INSTRUCTIONS TO FOLLOW
Go through the listing below and list every line with "Giấy".

EXCERPTED DATA
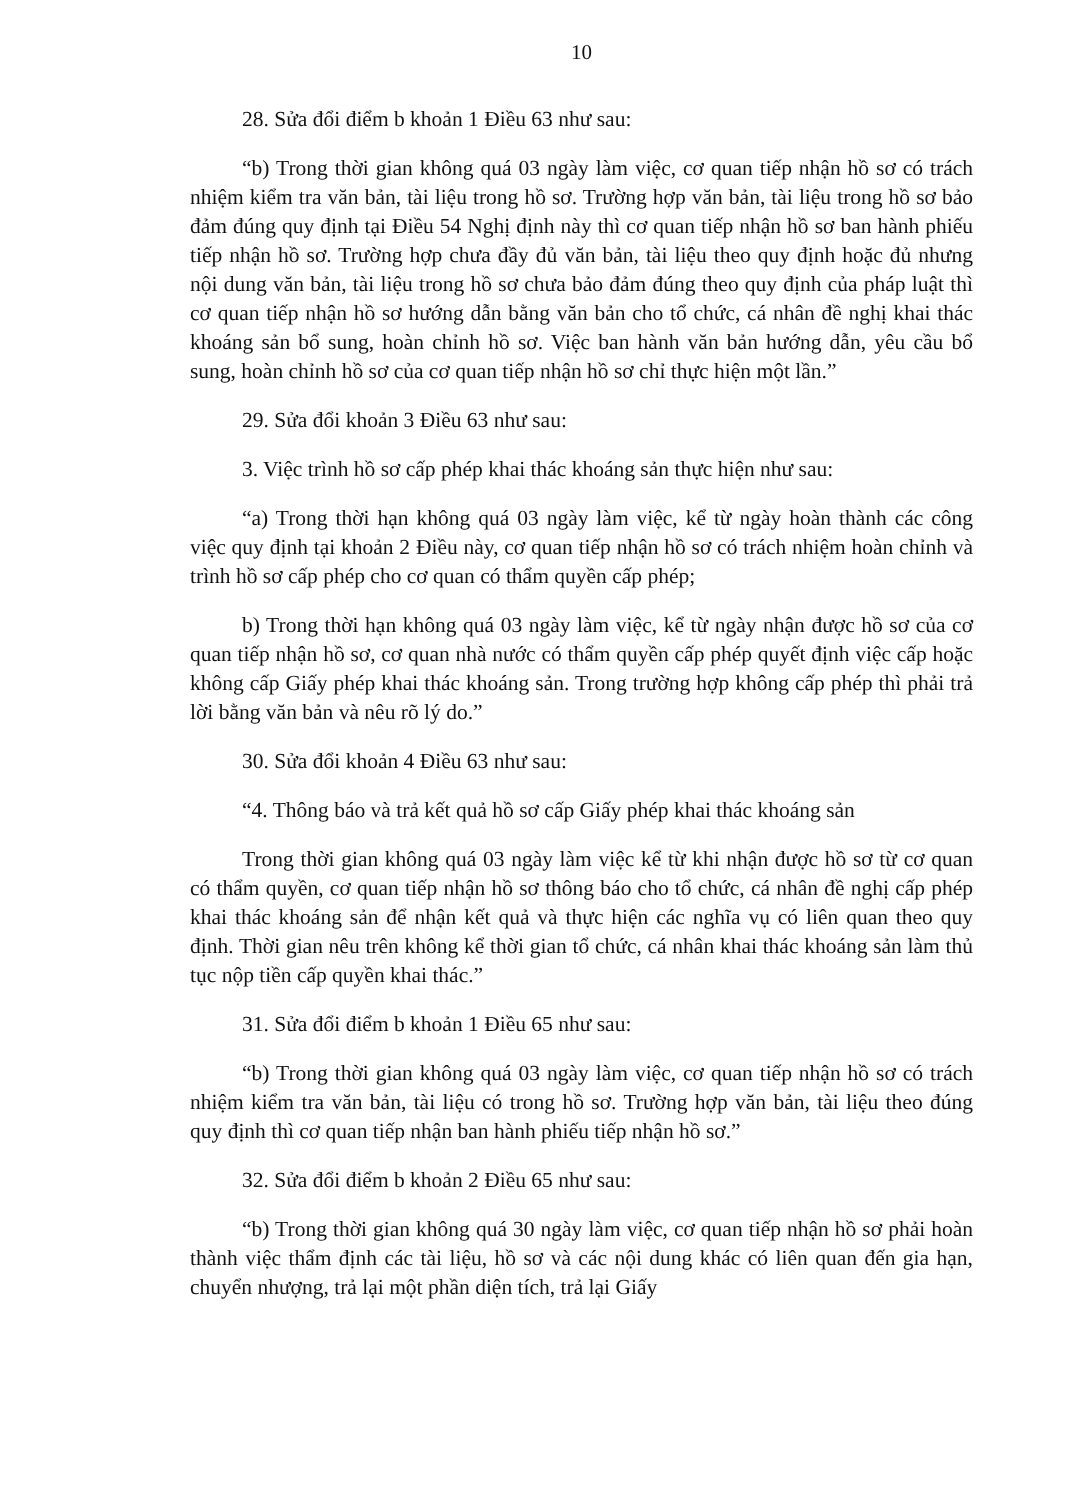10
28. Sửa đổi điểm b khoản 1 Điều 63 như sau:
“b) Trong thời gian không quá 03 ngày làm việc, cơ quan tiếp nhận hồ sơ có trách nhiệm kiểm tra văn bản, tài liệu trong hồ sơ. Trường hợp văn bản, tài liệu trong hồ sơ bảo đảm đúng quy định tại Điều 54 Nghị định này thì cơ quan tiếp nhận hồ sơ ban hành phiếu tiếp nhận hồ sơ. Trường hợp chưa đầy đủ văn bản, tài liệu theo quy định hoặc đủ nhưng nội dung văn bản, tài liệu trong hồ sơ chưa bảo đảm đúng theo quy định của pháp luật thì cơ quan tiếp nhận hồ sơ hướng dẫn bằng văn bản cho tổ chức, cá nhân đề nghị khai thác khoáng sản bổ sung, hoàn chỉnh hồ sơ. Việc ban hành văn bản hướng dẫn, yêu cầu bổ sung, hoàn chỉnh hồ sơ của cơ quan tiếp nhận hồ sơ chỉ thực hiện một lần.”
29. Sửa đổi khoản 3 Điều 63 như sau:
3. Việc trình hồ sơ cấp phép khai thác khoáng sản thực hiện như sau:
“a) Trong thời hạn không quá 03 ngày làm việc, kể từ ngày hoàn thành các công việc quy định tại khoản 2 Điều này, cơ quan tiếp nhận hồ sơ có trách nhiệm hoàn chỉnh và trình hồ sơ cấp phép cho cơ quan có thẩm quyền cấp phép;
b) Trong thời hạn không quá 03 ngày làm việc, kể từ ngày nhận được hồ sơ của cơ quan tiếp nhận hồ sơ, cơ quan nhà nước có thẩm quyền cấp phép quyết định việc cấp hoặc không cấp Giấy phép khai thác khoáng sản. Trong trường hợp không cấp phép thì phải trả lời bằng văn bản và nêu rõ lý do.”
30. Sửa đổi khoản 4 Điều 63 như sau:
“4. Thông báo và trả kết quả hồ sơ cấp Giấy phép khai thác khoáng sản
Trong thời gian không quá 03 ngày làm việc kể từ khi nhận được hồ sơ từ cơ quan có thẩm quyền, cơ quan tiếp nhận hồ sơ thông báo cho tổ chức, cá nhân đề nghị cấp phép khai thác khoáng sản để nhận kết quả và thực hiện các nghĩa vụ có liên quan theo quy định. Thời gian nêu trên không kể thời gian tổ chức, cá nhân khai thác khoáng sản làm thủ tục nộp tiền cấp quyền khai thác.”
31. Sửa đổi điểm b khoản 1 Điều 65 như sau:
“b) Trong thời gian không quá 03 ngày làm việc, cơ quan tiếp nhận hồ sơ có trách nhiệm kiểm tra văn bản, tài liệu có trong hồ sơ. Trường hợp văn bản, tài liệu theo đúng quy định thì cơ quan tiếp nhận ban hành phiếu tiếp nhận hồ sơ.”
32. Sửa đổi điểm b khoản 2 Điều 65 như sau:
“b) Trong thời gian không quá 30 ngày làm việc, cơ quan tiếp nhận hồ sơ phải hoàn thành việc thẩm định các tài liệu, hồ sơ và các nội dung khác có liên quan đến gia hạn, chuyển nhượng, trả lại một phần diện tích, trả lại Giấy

ANSWER FOR THE TASK
b) Trong thời hạn không quá 03 ngày làm việc, kể từ ngày nhận được hồ sơ của cơ quan tiếp nhận hồ sơ, cơ quan nhà nước có thẩm quyền cấp phép quyết định việc cấp hoặc không cấp Giấy phép khai thác khoáng sản. Trong trường hợp không cấp phép thì phải trả lời bằng văn bản và nêu rõ lý do.”
“4. Thông báo và trả kết quả hồ sơ cấp Giấy phép khai thác khoáng sản
“b) Trong thời gian không quá 30 ngày làm việc, cơ quan tiếp nhận hồ sơ phải hoàn thành việc thẩm định các tài liệu, hồ sơ và các nội dung khác có liên quan đến gia hạn, chuyển nhượng, trả lại một phần diện tích, trả lại Giấy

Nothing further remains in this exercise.